NYMEX natural gas futures are based on physical delivery at the Henry Hub natural gas terminal in Southern Louisiana. The Henry Hub is the main inter-connect for a 16 intrastate and interstate natural gas pipeline system that delivers gas to the U.S. East Coast, the Gulf Coast, the Midwest, and, of course, the State of Louisiana. The EIA Weekly Natural Gas Storage report is broken down into three regions: the East, the Producing Region, and the West. The West Region is the smallest, and has a limited interconnectivity with the East Region and the Producing Region. Therefore, the West Region has only a minor impact on pricing at the Henry Hub. What primarily drives Henry Hub pricing is storage in the East Region, and more importantly, storage levels in the Producing Region, which is home to the Henry Hub.
The EIA report for the week ending February 15, 2013 showed the East Region had 1,108 Bcf still in storage. This is 10.1% above the 5 year average of 1,006 Bcf. Below normal temperatures in the East Region last week, and forecast below normal temperatures for the East Region next week should allow the East Region to get much closer to the 5 year storage average by the end of the first week of March. The Producing Region supplies some of the natural gas used in the Midwest and the Northeast. Below normal temperatures last week increased demand for Producing Region gas in those markets. While demand in the Midwest and the Northeast part of the country is a factor for Producing Region withdrawals from storage, the biggest factor is demand in the markets supplied almost exclusively by the Producing Region. The Producing Region consists of Texas, Louisiana, Mississippi, Alabama, Arkansas, Oklahoma, Kansas, and New Mexico.
The EIA report for the week ending February 15, 2013 showed the Producing Region had 925 Bcf in storage. This is 25.5% above the 5 year average of 737 Bcf. To have larger than normal withdrawals from storage in the Producing Region requires colder weather in the Producing Region states. Additionally, according to the EIA, the Southeast also receives a significant amount of its natural gas from the Producing Region:
In fact, according to the EIA, there are no natural gas storage facilities in Florida, Georgia, North Carolina, and South Carolina.
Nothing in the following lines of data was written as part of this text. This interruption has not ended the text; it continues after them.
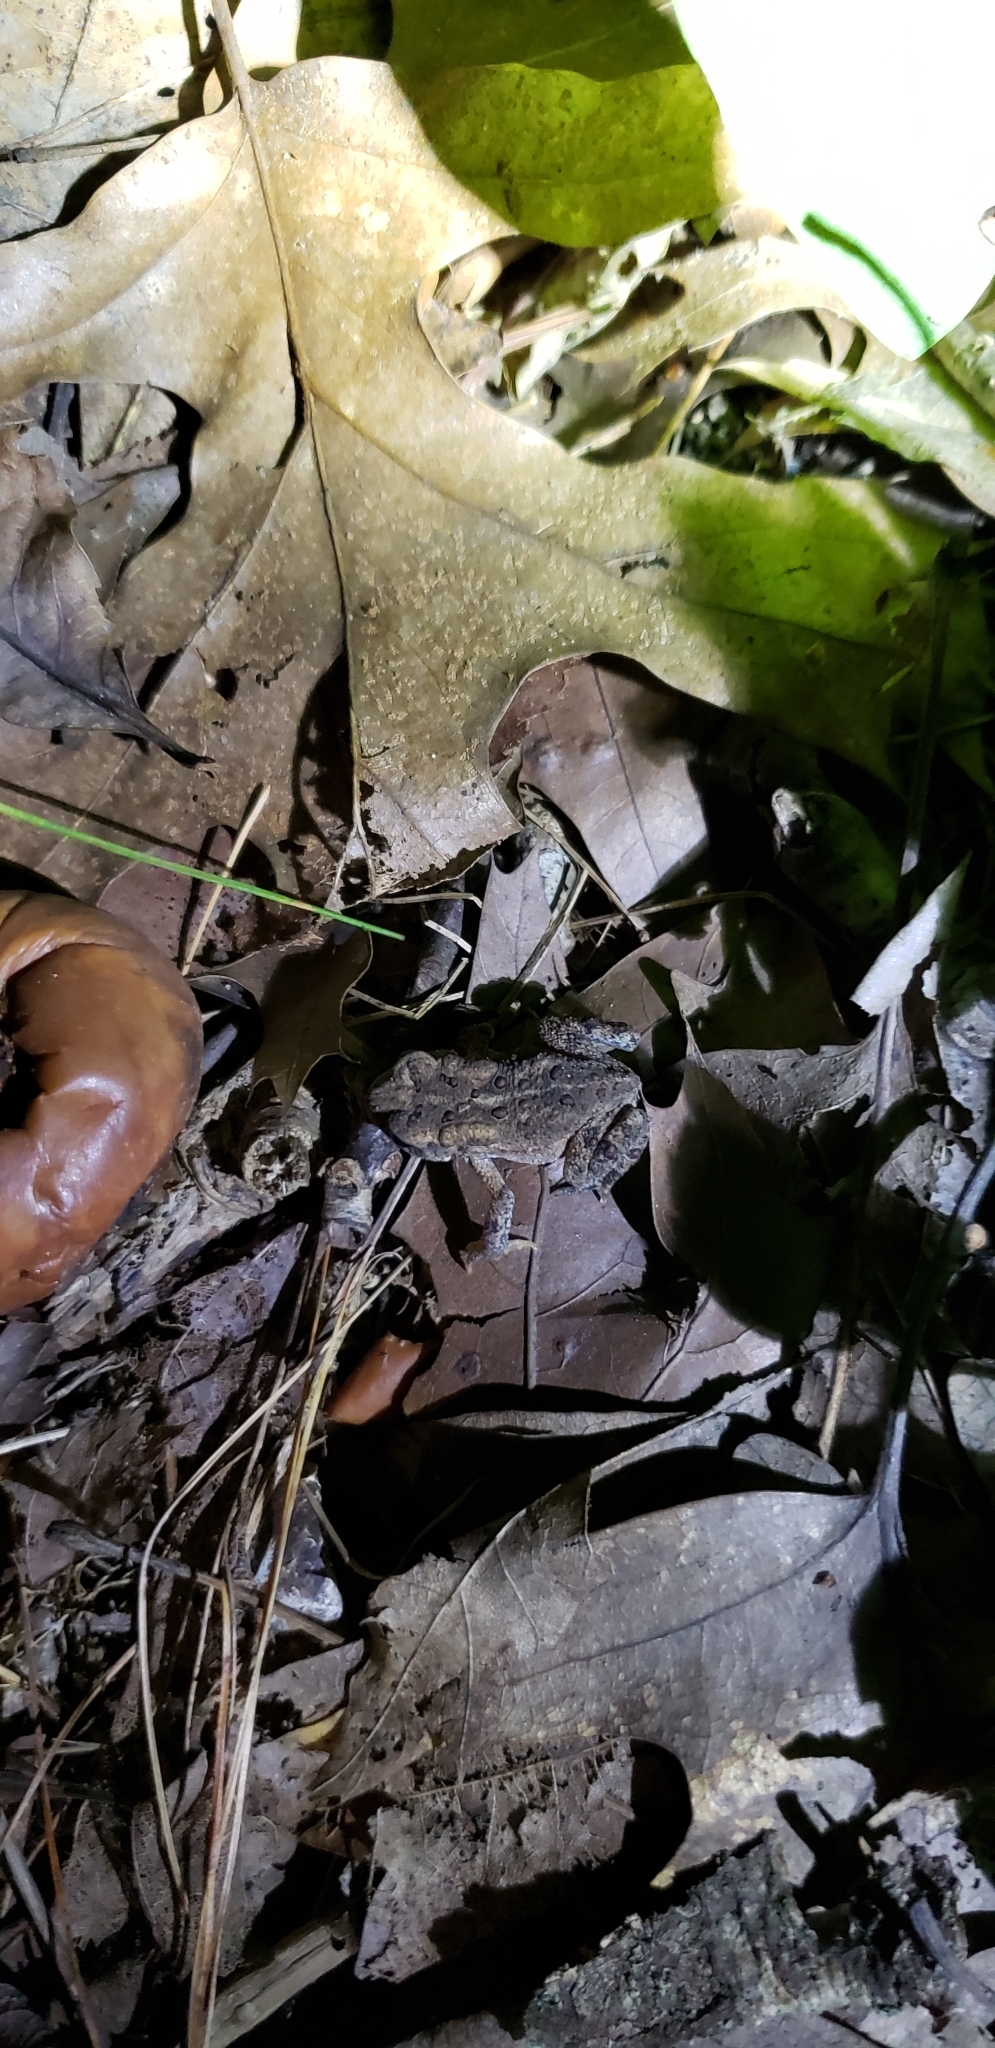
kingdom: Animalia
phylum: Chordata
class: Amphibia
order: Anura
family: Bufonidae
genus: Anaxyrus
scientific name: Anaxyrus americanus
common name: American toad
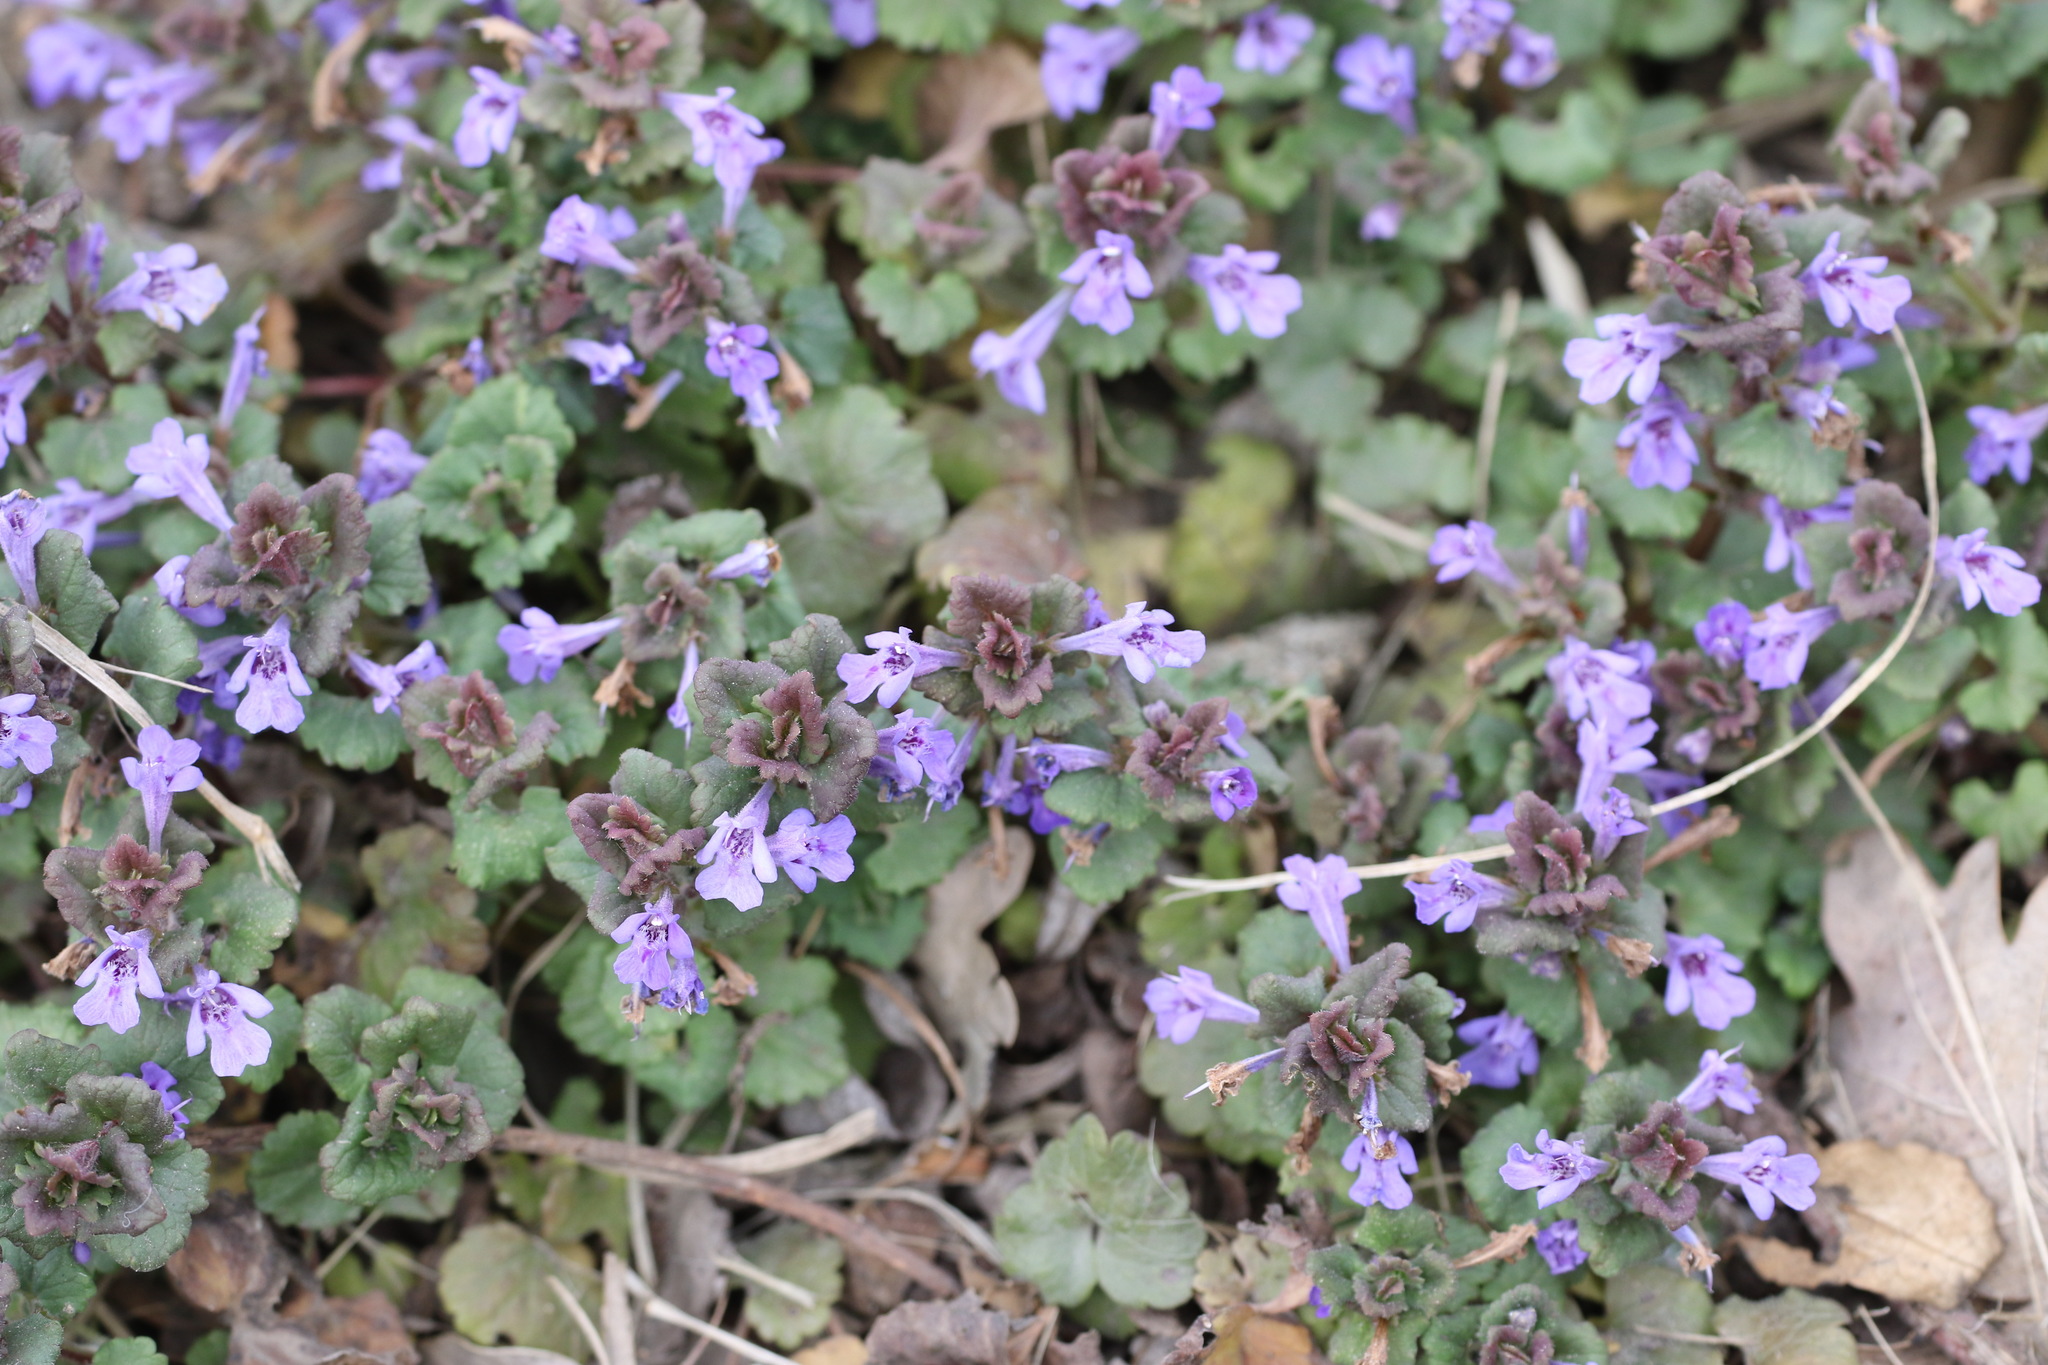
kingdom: Plantae
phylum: Tracheophyta
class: Magnoliopsida
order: Lamiales
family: Lamiaceae
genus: Glechoma
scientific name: Glechoma hederacea
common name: Ground ivy
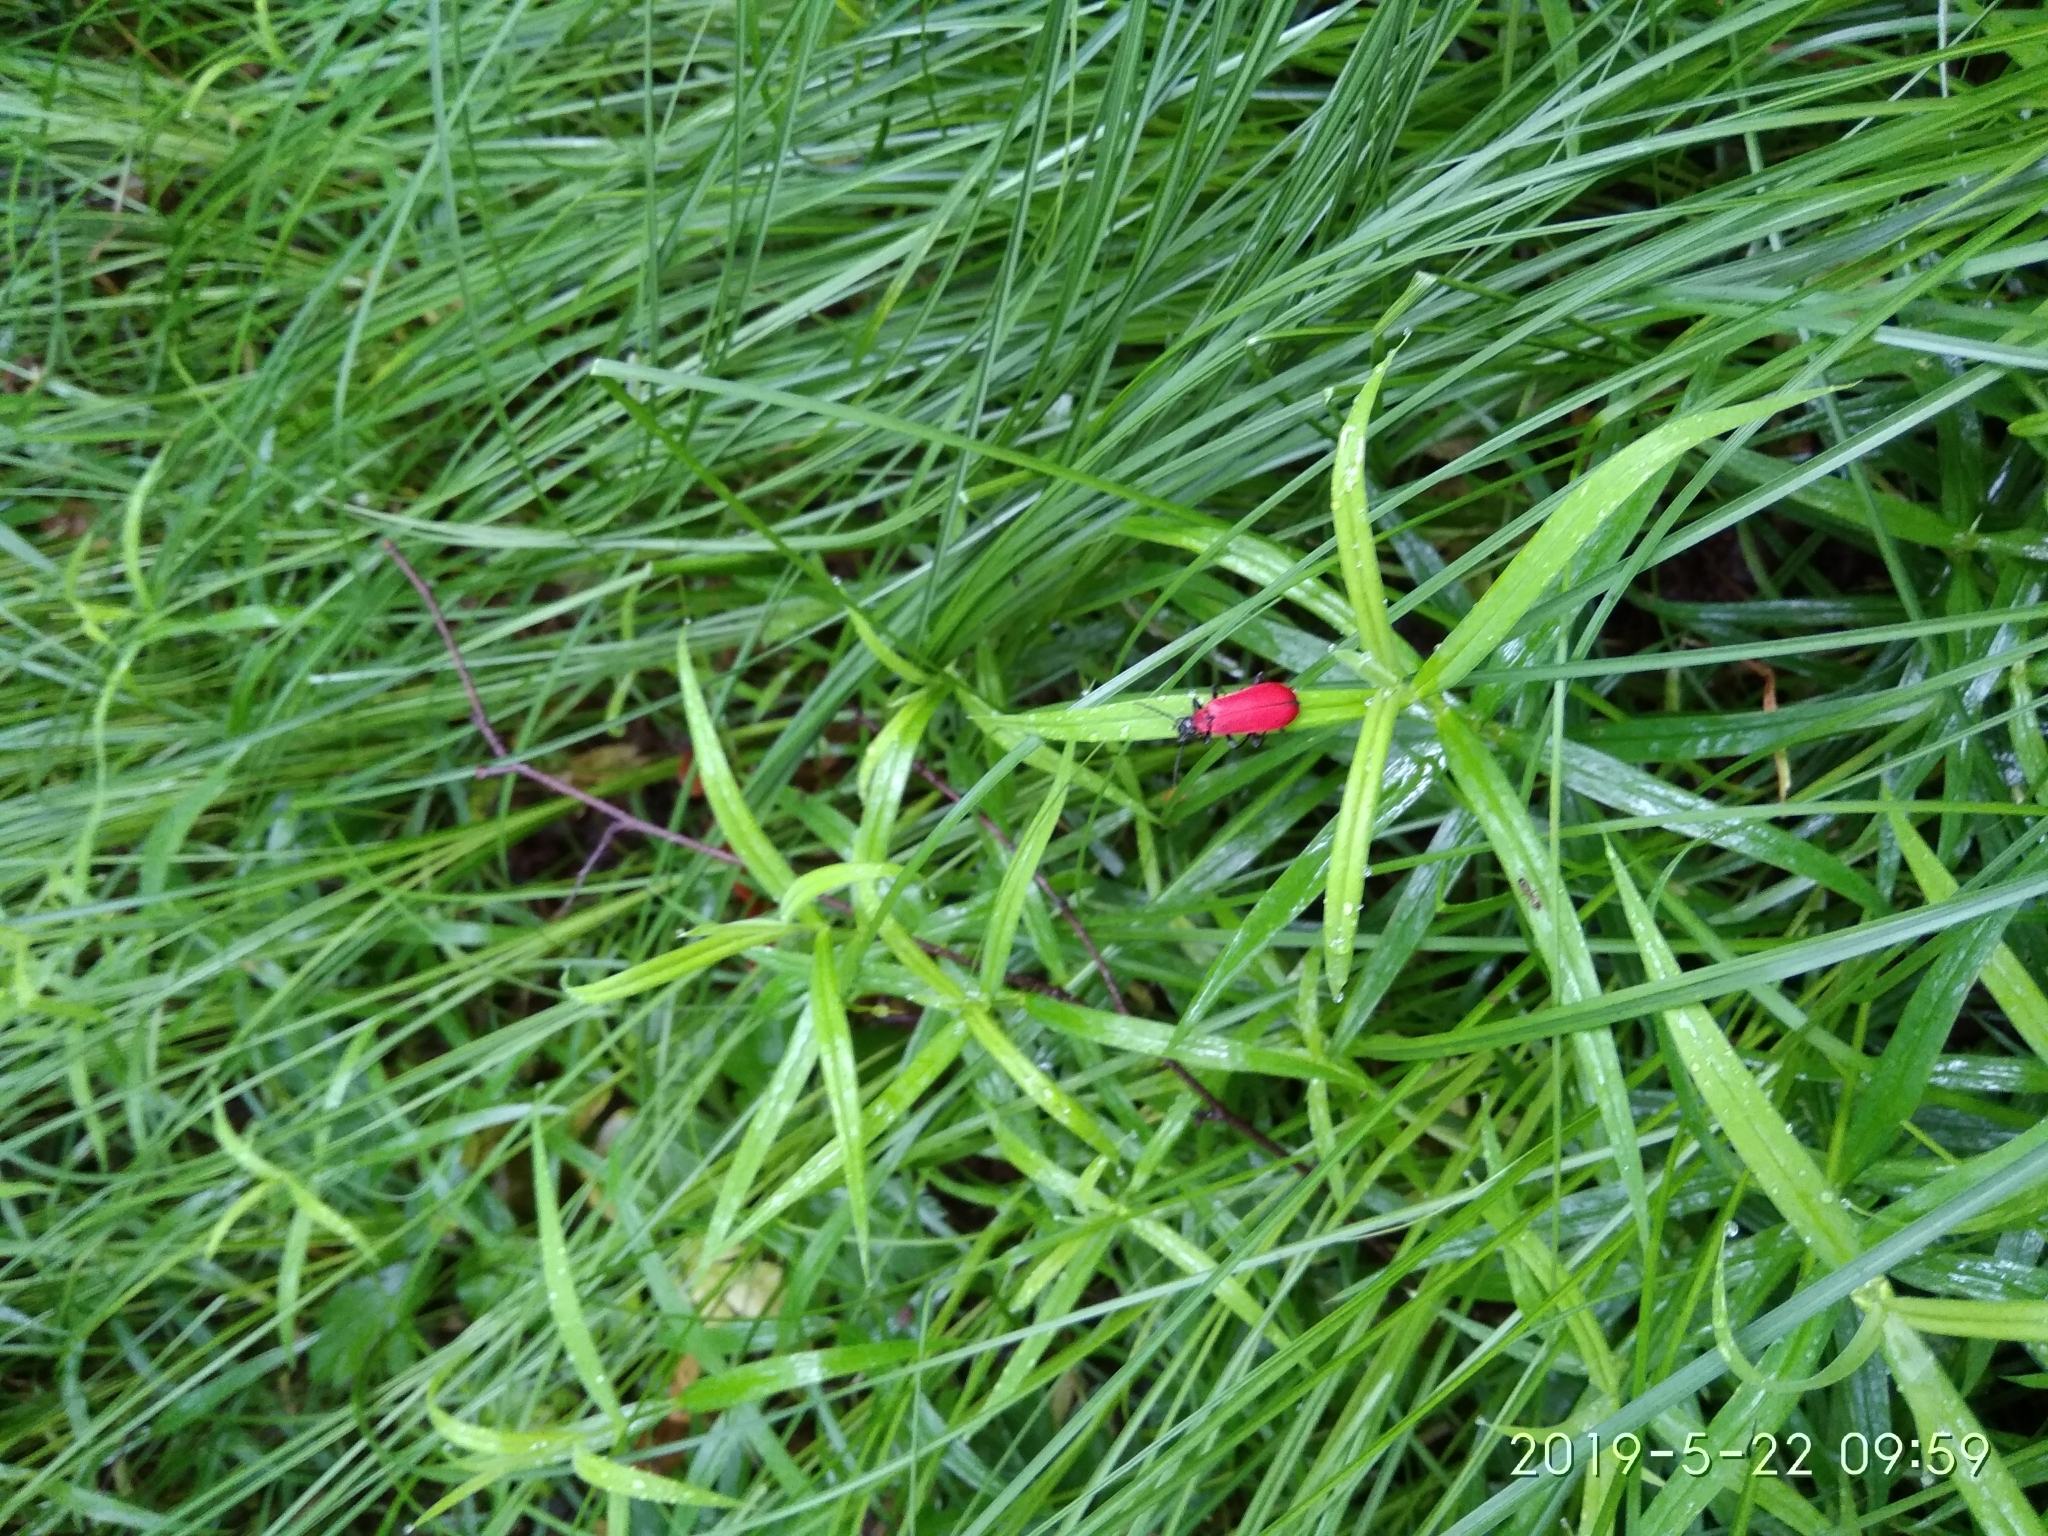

These states get the bulk of their natural gas from the Producing Region during periods of peak demand. Last week, temperatures dipped below freezing in parts of Florida, and temperatures are forecast to dip below freezing in parts of Florida again this weekend. The weather is setting the Producing Region up to have above average withdrawals from storage over the next three weekly natural gas reporting periods. The EIA 5 year average for storage withdrawals in the Producing Region for the next three weeks ending with the March 8 storage report is only 53 Bcf combined for all three weeks. The EIA weekly natural gas report for the week ending February 15, 2013, showed the Producing Region had a storage withdrawal of 38 Bcf for just one week. The temperatures were not below freezing in Florida for that report. The biggest key to better NYMEX natural gas pricing at the Henry Hub is for the strong withdrawals predicted in the Producing Region in the next three reports to verify.
Investors looking to take advantage of a potential rally in natural gas prices should consider the United States Natural Gas Fund (UNG), because it has a direct correlation with the NYMEX futures prices based on physical delivery at the Henry Hub. Investors looking for longer-term investments in companies that produce and sell natural gas in the Henry Hub market should consider Chesapeake Energy (CHK), Petroquest (PQ), Crimson Exploration (CXPO), Goodrich Petroleum (GDP), EOG Resources (EOG), and Devon Energy (DVN).
Disclosure: I have no positions in any stocks mentioned, and no plans to initiate any positions within the next 72 hours.